«La montagna magica»? Monumento alla malinconia

«Incantata» o «magica» che la si voglia (scegliendo l’una o l’altra traduzione per l’aggettivo zauber di cui si fregia), La montagna di Thomas Mann è soprattutto malinconica. Non tanto per il contesto «malato» del sanatorio Berghof, né del buio incipiente che ingoia le troppo brevi giornate dei pazienti lì ricoverati, e neppure per l’aria eccessivamente sottile, nervosa che vi si respira. Piuttosto, l’umor nero di cui s’ammanta risiede nel suo patrimonio genetico. Essendo essa figlia del romanticismo germanico al tramonto; e prima ancora del rinascimento alchemico; e prima ancora dei caratteri indagati dallo Pseudo Aristotele nei Problemi; e prima ancora dei geroglifici egizi... È occulta, simbolica, surrealista, questa Montagna alla quale Mann, fedele Maometto spinto dalla fede nell’umanesimo, va, raccontando l’iniziazione estatica di Hans Castorp, intrappolato nello Zeitroman, il «romanzo del tempo» in cui tuttavia il tempo (e lo spazio) diventa specchietto per allodole, non riflettendo che immagini oniriche.
Anche Melancolia occidentale. «La montagna magica» di Thomas Mann, di Luca Crescenzi (Carocci, pagg. 282, euro 25), è leggibile come uno Zeitroman. Ma qui il tempo esiste eccome, e l’epicentro della narrazione-ricerca si trova, ben localizzato, nell’incisione di Albrecht Dürer dal titolo, appunto, Melencolia I. La vediamo in copertina e ne ripercorriamo i significati reconditi cui Mann attinge, indirettamente ma non per questo meno profondamente, appena riverberati o filologicamente scandagliati, da alcuni testi di varia natura: dalla Vita di un buonannulla di Joseph von Eichendorff, il cui protagonista è fra i modelli di Castorp, ai lavori di Heinrich Wölfflin e, soprattutto, di Carl Giehlow proprio su Dürer, dagli studi di Ricarda Huch sulla contiguità fra romanticismo e cultura della décadence ai capisaldi manniani Schopenhauer e Nietzsche.

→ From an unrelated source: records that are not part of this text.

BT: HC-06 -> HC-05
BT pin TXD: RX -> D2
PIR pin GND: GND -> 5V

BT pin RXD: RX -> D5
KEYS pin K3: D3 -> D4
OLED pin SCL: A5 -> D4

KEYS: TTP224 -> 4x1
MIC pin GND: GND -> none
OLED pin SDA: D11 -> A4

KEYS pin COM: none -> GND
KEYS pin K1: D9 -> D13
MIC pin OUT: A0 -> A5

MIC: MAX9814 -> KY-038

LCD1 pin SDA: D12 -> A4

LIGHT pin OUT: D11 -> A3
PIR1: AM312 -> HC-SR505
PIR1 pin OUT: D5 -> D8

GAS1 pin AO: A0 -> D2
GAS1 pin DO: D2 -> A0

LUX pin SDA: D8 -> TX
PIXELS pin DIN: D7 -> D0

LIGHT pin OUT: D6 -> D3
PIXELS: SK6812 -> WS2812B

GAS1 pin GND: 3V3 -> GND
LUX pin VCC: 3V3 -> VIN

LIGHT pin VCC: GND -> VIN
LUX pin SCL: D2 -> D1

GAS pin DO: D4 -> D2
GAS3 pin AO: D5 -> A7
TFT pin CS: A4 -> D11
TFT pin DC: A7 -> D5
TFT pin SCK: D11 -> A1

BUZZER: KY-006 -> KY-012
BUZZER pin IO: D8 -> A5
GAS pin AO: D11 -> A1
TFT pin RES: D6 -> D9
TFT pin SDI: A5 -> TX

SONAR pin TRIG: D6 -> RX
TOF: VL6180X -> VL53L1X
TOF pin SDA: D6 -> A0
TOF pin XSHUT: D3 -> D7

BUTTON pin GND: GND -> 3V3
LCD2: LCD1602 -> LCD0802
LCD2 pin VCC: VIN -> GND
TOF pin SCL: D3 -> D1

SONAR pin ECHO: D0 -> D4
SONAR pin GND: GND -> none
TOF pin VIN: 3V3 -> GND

Immersa nel suo presente del prima, durante e dopo la guerra, e nel maestoso corso del fiume che collega I Buddenbrok alle Considerazioni di un impolitico e persino, ci permettiamo di aggiungere, al Doctor Faustus, visto l’episodio musicale dell’ascolto dell’Albero di tiglio schubertiano, alla fine del capitolo «Dovizia di armonie», tutta La montagna dispiega l’incanto della propria magia. E, reciprocamente, ogni centimetro quadrato di Melencolia I traspare dalle pagine di Mann: si veda il parallelo fra il manto del cane accucciato nell’incisione e quello di Bauschan un Padrone e cane.
Germinata, fra il ’12 e il ’13, come novella in funzione di «pendant umoristico» (così la definì l’autore in una lettera a Ernst Bertram) alla Morte a Venezia, l’opera assunse forme, connotati e dimensioni colossali fino a diventare, nel ’24, ciò che conosciamo: un monumento vivente alla cultura del XIX secolo. A tal punto vivente da inglobare, fra l’altro, buona parte del Novecento melancolico: quello di Ibsen e Strindberg, di Carl du Prel, di Freud. Così, nel denso e appassionante excursus di Crescenzi, Dürer dialoga con la psicanalisi, la morte e il diavolo sono Naphta e Settembrini, i duellanti pedagoghi del cavaliere Castorp; Clawdia Chauchat è il richiamo sessuale; Mynheer Peeperkorn è un Dioniso-Buddha-Cristo...

«La magia del romanzo sta, novalisianamente, nella coincidenza tra conscio e inconscio, universale e individuale, reale e onirico. La montagna è magica, insomma, perché trasforma i sogni in realtà». E viceversa, come avviene nella sublime metafora della vita che chiamiamo malinconia.